Once the covariates are added to the model the estimation process is
almost identical to the standard model without covariates. The only
difference is that the provided object now data for contains either
time-invariant or time-varying covariates and the option to define start
parameters for the covariates of both processes using the arguments
start.params.life and start.params.trans. If
not set, the staring values are set to 1. To define starting parameters
for the covariates, the name of the corresponding factor has to be used.
For example in the case of time-invariant covariates:
To execute the model estimation you have the choice between a formula-based interface and a non-formula-based interface. In the following we illustrate the two alternatives.
We use all present covariates:
est.pnbd.static <- latentAttrition(formula = ~ .|., family = pnbd, data=clv.static)Using the formula interface, we can use only selected covariates (only Gender for the lifetime process and both, Channel and Gender for the transaction process):
est.pnbd.static <- latentAttrition(formula = ~ Gender|Channel+Gender,
family = pnbd, data=clv.static)Or we can transform covariates:
est.pnbd.static <- latentAttrition(formula = ~ Channel+Gender|I(log(Channel+2)),
family = pnbd, data=clv.static)Analogously, we can estimate the model containing time-varying covariates. In this example we also activate output of the optimizer in order to observe the progress.
est.pnbd.dyn <- latentAttrition(formula = ~ .|., family = pnbd, data = clv.dyn,
optimx.args = list(control=list(trace=5)))

● ● ● ● ● ● ●

▸ INSTRUCTIONS TO FOLLOW
Copy the passage on model estimation with covariates, from the words containing "We use all present" through "observe the progress.", replacing each occurrence of "Gender" with "Sex". The items presented next are not required for any of the work here.

▸ GIVEN ENTRIES
● ● ● ● ● ● ●

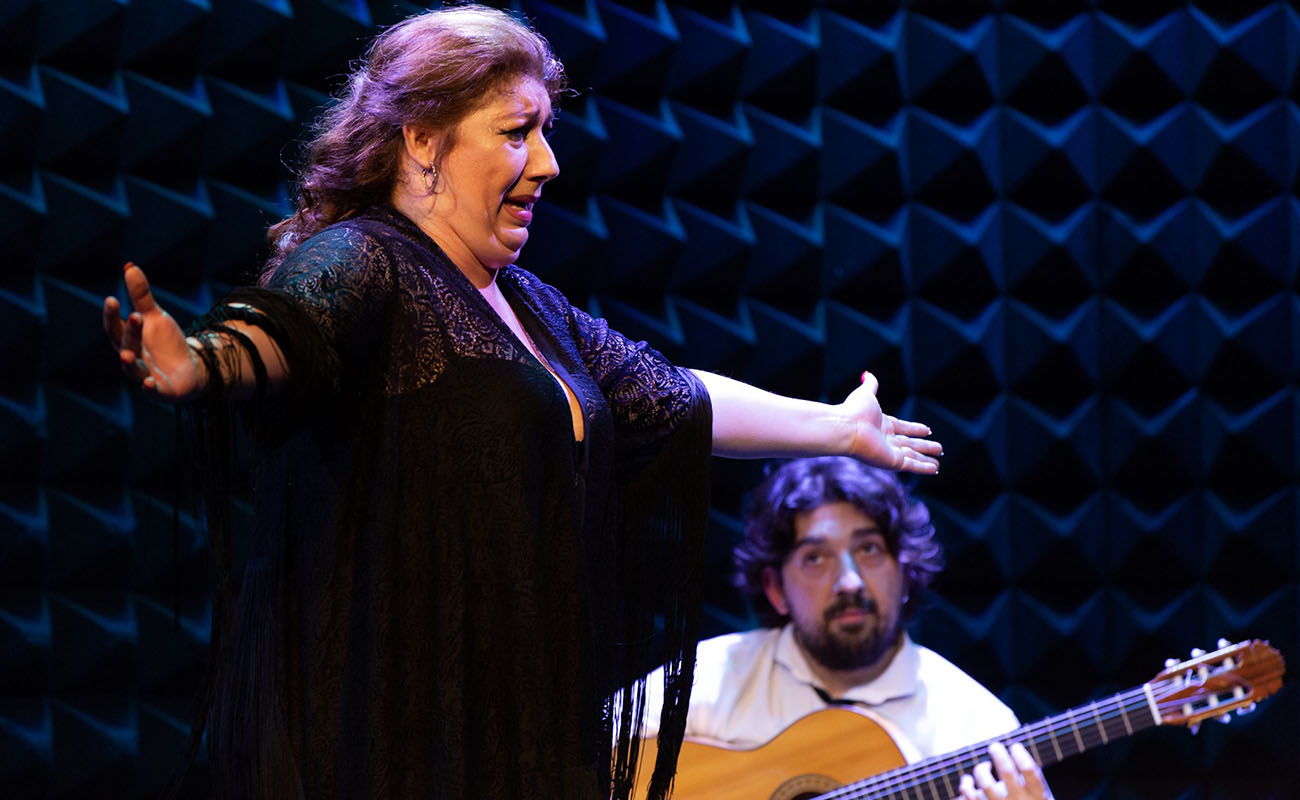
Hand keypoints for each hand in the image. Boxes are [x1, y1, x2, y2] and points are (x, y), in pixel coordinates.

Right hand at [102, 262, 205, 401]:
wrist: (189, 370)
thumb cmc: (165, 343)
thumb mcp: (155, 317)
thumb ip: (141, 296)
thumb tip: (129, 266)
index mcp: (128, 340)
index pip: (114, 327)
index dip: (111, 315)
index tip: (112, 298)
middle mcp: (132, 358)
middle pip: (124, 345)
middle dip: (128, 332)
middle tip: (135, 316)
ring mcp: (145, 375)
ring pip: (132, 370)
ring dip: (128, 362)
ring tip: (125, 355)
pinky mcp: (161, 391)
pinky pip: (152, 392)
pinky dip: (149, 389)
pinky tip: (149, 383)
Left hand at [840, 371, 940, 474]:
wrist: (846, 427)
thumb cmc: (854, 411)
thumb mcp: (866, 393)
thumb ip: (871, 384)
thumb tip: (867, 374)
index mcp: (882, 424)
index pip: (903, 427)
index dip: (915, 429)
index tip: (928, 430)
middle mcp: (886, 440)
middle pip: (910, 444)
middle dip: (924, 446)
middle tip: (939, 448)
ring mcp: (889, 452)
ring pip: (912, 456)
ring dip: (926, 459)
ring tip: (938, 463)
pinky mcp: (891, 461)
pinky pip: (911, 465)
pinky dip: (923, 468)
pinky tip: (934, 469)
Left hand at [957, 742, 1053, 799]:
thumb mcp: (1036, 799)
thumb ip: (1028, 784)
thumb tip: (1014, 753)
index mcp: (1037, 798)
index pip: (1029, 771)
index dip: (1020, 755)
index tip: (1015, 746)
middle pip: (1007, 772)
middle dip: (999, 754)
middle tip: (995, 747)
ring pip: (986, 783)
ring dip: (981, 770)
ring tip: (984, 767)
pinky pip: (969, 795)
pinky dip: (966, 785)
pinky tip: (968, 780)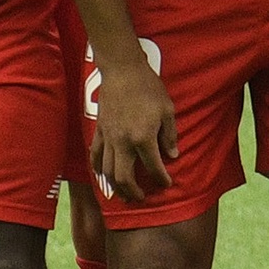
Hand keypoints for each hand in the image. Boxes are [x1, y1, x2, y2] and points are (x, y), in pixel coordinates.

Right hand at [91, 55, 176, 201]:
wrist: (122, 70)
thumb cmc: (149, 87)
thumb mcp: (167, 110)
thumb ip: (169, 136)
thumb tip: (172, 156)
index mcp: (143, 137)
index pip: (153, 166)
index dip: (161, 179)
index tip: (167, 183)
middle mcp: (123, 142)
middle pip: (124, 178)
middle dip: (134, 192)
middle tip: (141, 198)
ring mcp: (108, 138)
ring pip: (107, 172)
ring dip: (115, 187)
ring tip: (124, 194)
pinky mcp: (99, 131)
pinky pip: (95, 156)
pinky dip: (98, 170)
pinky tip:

● ● ● ● ● ● ●

▸ SOLUTION FOR THIS TASK
We use all present covariates:
est.pnbd.static <- latentAttrition(formula = ~ .|., family = pnbd, data=clv.static)Using the formula interface, we can use only selected covariates (only Sex for the lifetime process and both, Channel and Sex for the transaction process):
est.pnbd.static <- latentAttrition(formula = ~ Sex|Channel+Sex,
family = pnbd, data=clv.static)Or we can transform covariates:
est.pnbd.static <- latentAttrition(formula = ~ Channel+Sex|I(log(Channel+2)),
family = pnbd, data=clv.static)Analogously, we can estimate the model containing time-varying covariates. In this example we also activate output of the optimizer in order to observe the progress.